## Exercise
Copy every line of the listing below, from the line containing "Size: Can make any size you need" down to the line containing "contact support for more information.", including both of those lines. Leave the pictures out of your copy.

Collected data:

■ ■ ■ ■ ■

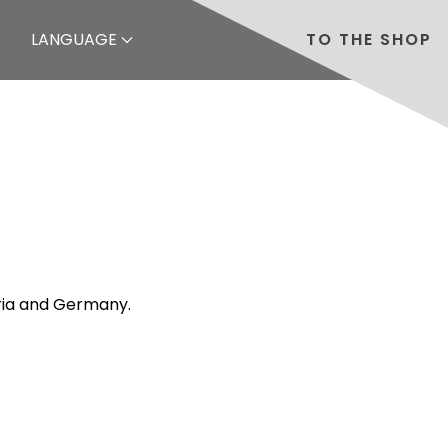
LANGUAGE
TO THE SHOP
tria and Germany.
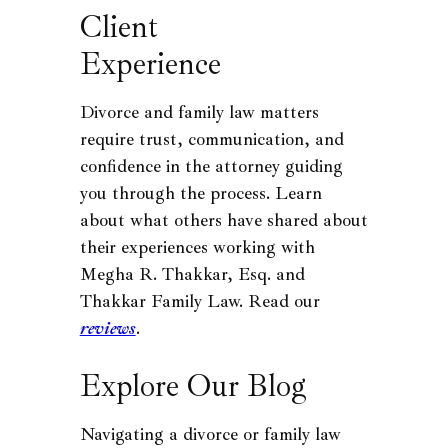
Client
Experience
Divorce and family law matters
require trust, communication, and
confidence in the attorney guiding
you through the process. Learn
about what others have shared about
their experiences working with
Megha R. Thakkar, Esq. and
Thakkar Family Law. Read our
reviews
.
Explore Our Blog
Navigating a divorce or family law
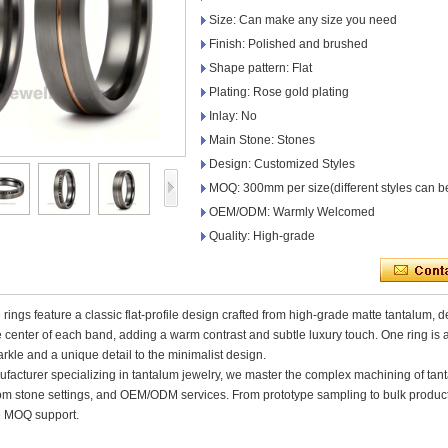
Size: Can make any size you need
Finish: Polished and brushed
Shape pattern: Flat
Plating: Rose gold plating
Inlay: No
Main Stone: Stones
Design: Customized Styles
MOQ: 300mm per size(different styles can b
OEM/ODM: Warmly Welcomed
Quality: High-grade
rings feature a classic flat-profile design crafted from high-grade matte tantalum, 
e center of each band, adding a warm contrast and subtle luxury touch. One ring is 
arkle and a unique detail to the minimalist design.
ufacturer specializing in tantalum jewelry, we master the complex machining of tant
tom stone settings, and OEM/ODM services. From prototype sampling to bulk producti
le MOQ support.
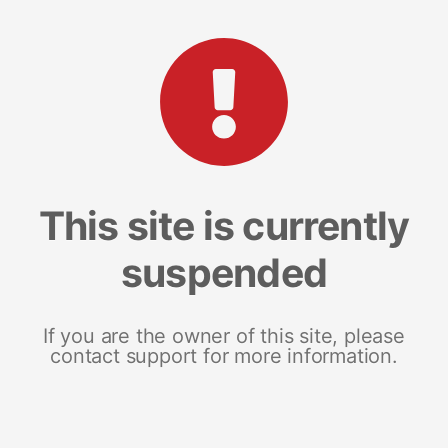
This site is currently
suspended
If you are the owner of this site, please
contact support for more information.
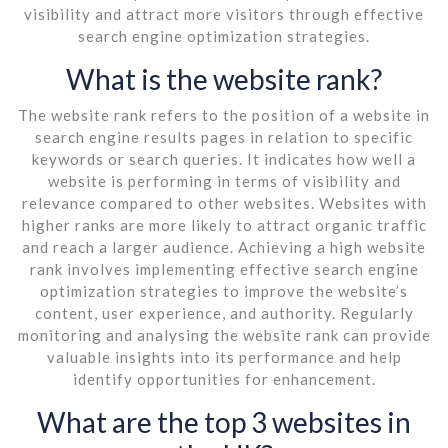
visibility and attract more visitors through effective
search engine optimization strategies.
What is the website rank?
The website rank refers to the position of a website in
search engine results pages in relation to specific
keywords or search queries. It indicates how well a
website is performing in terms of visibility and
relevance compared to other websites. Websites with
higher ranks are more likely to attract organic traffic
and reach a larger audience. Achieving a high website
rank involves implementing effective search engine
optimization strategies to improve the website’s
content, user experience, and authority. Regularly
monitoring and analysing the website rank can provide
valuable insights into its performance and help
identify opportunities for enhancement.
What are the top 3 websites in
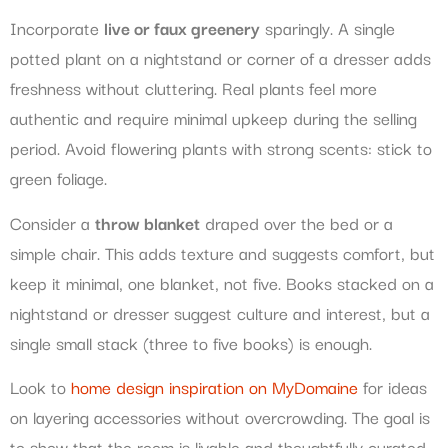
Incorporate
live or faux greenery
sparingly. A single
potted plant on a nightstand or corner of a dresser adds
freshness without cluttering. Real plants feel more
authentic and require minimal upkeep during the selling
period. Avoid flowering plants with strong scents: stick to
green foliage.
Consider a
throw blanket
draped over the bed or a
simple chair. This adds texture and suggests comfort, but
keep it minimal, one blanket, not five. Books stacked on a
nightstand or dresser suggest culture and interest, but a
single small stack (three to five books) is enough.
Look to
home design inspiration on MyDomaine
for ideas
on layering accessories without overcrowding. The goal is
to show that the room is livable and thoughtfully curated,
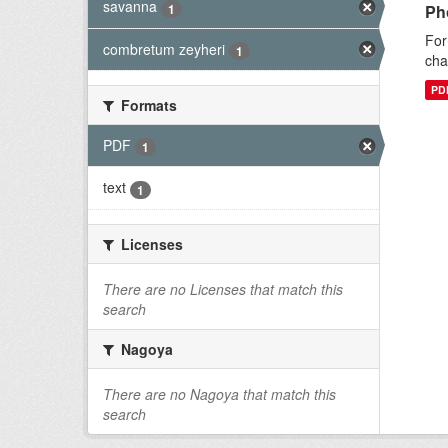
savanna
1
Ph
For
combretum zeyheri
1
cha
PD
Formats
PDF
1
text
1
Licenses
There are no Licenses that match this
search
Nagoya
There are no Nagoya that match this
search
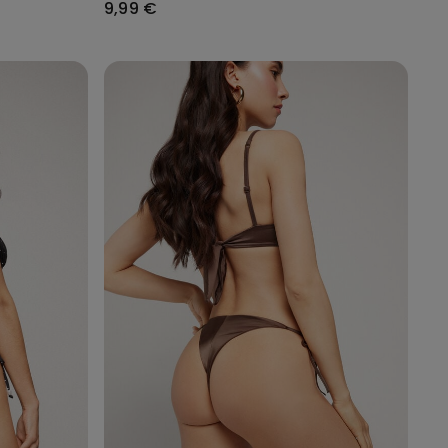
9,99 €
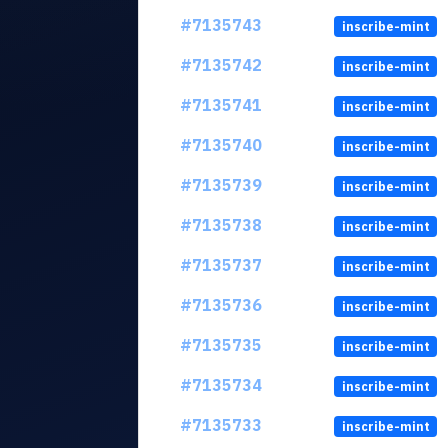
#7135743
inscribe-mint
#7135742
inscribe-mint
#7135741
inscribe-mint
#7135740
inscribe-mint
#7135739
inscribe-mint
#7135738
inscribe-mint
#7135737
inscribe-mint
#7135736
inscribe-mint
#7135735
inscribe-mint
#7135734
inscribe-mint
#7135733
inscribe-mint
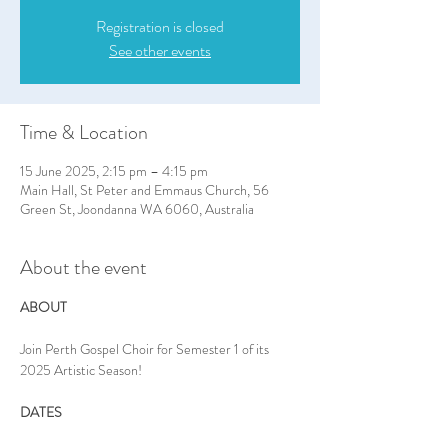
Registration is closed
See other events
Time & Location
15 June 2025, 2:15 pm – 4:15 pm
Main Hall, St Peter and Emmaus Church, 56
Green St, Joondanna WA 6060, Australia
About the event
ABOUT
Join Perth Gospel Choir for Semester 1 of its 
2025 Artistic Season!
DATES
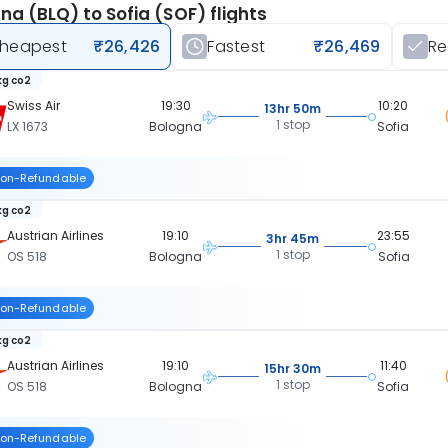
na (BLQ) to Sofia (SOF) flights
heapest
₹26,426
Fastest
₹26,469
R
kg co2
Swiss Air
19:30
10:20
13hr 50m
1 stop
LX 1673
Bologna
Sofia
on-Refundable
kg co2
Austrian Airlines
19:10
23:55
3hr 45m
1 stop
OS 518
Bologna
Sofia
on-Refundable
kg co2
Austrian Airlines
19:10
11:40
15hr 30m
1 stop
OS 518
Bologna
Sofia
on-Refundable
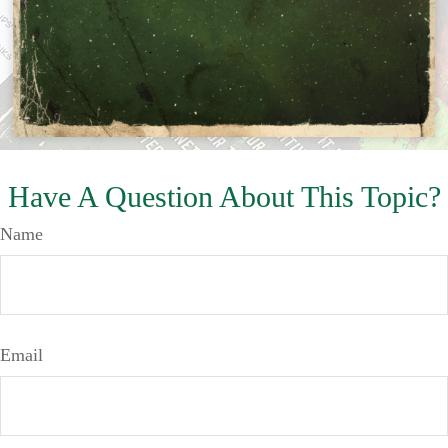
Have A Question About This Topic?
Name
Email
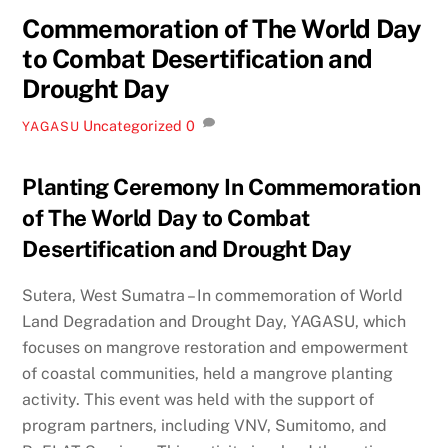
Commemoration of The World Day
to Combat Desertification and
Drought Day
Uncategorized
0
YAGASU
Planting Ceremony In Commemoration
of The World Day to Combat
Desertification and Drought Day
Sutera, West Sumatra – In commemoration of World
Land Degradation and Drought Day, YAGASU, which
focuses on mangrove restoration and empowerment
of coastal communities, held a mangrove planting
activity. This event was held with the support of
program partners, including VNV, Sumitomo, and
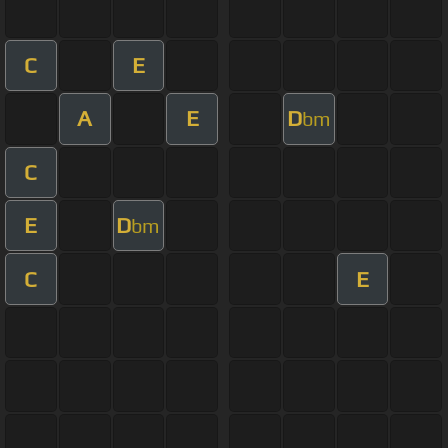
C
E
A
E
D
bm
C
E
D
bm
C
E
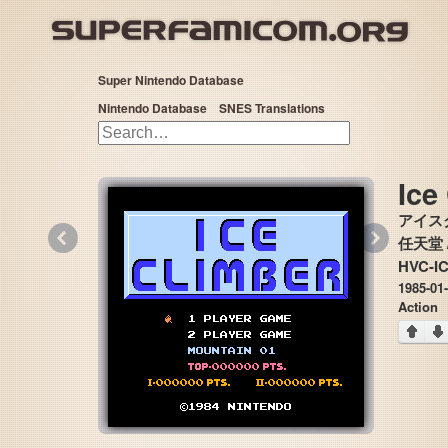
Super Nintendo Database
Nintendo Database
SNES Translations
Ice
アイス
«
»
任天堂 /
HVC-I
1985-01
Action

■ ■ ■ ■ ■

## Solution for this exercise
Size: Can make any size you need
Finish: Polished and brushed
Shape pattern: Flat
Plating: Rose gold plating
Inlay: No
Main Stone: Stones
Design: Customized Styles
MOQ: 300mm per size(different styles can b
OEM/ODM: Warmly Welcomed
Quality: High-grade
rings feature a classic flat-profile design crafted from high-grade matte tantalum, 
e center of each band, adding a warm contrast and subtle luxury touch. One ring is 
arkle and a unique detail to the minimalist design.
ufacturer specializing in tantalum jewelry, we master the complex machining of tant
tom stone settings, and OEM/ODM services. From prototype sampling to bulk producti
le MOQ support.
This site is currently
suspended
If you are the owner of this site, please
contact support for more information.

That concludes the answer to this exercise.